**Extract to read**:
━━━━━━━━━━━━━━━━━━━━━━━━━━━━━━

Spring Mass Systems
What is the constant for gravity in both the metric and imperial system?
9.8 m/s^2, 32 ft/s^2
Draw a rough sketch of what happens to the solution of a damped and unforced spring mass system over time.
(explanation of what your drawing should look like) The system will oscillate for a short duration of time and then come to rest due to the damping.
What is necessary for a differential equation to have:
a) Resonance
b) Beats
Neither of them can have damping.
a) The natural frequency of the system equals the frequency of the external force.
e.g. y'' + 4y = cos(2t)
b) The natural frequency of the system and the frequency of the external force are "close".
e.g. y'' + 4y = cos(2.1t)
What is the general formula for a second order differential equation with two complex eigenvalues?
For eigenvalues in the form λ = µ ± vi
y = c1e^(µt)cos(vt) + c2e^(µt)sin(vt)
State the stability of the following origins:
a) Saddle
b) Spiral Sink
c) Source
d) Center
a) Unstable
b) Asymptotically Stable
c) Unstable
d) Stable
An object weighing 24lb stretches a spring 16in, what is the spring constant?
18 lb/ft
The solution to a differential equation is
y = -2cos(4t) -7sin(4t).
Without any calculations, what can you say about the phase shift?
a) δ = 0
b) 3pi/2 < δ < 2pi
c) 0 < δ < pi/2
d) pi < δ < 3pi/2
d), because c1 and c2 are negative, which implies that δ is in the third quadrant.
Find the general solution to the differential equation:
y'' + 4y' + 4y = e^(t)
y = c1e^(-2t) + c2te^(-2t) + 1/9e^(t)
Write the general solution for the differential equation:
y'' - 121y = 0
c1e^(11t) + c2e^(-11t)
Match the terms 1-3 with their corresponding answers.

━━━━━━━━━━━━━━━━━━━━━━━━━━━━━━

**Provided data**:

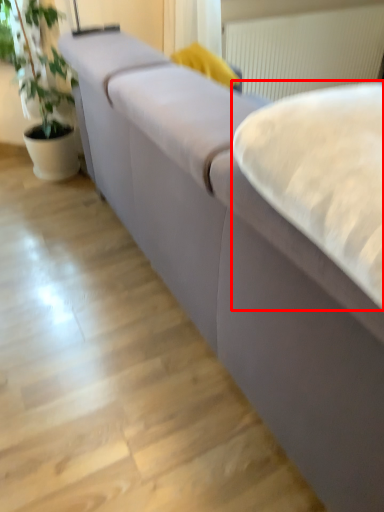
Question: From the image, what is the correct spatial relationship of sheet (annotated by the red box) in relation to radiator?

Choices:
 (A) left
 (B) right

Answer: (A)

━━━━━━━━━━━━━━━━━━━━━━━━━━━━━━

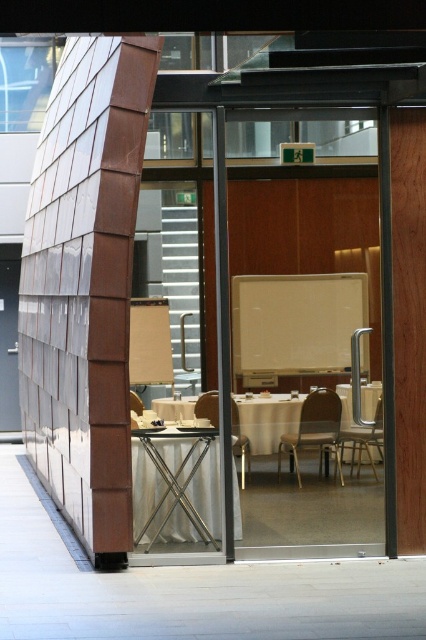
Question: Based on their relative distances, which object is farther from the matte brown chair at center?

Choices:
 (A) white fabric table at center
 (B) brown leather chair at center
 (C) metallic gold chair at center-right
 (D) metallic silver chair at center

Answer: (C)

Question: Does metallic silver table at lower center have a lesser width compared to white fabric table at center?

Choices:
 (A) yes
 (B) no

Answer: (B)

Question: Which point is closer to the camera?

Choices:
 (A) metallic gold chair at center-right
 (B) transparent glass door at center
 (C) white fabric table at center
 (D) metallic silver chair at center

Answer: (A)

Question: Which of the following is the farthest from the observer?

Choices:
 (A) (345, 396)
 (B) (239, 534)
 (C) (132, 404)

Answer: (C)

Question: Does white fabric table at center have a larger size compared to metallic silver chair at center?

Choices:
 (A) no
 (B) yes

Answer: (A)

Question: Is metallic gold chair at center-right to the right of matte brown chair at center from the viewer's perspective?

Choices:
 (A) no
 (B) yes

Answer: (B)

━━━━━━━━━━━━━━━━━━━━━━━━━━━━━━

**Given task**:
Set down, without alteration, the passage of the spring-mass systems text that begins at the words "(explanation of what" and ends after the words "the external force.".

**Correct result**:
(explanation of what your drawing should look like) The system will oscillate for a short duration of time and then come to rest due to the damping.
What is necessary for a differential equation to have:
a) Resonance
b) Beats
Neither of them can have damping.
a) The natural frequency of the system equals the frequency of the external force.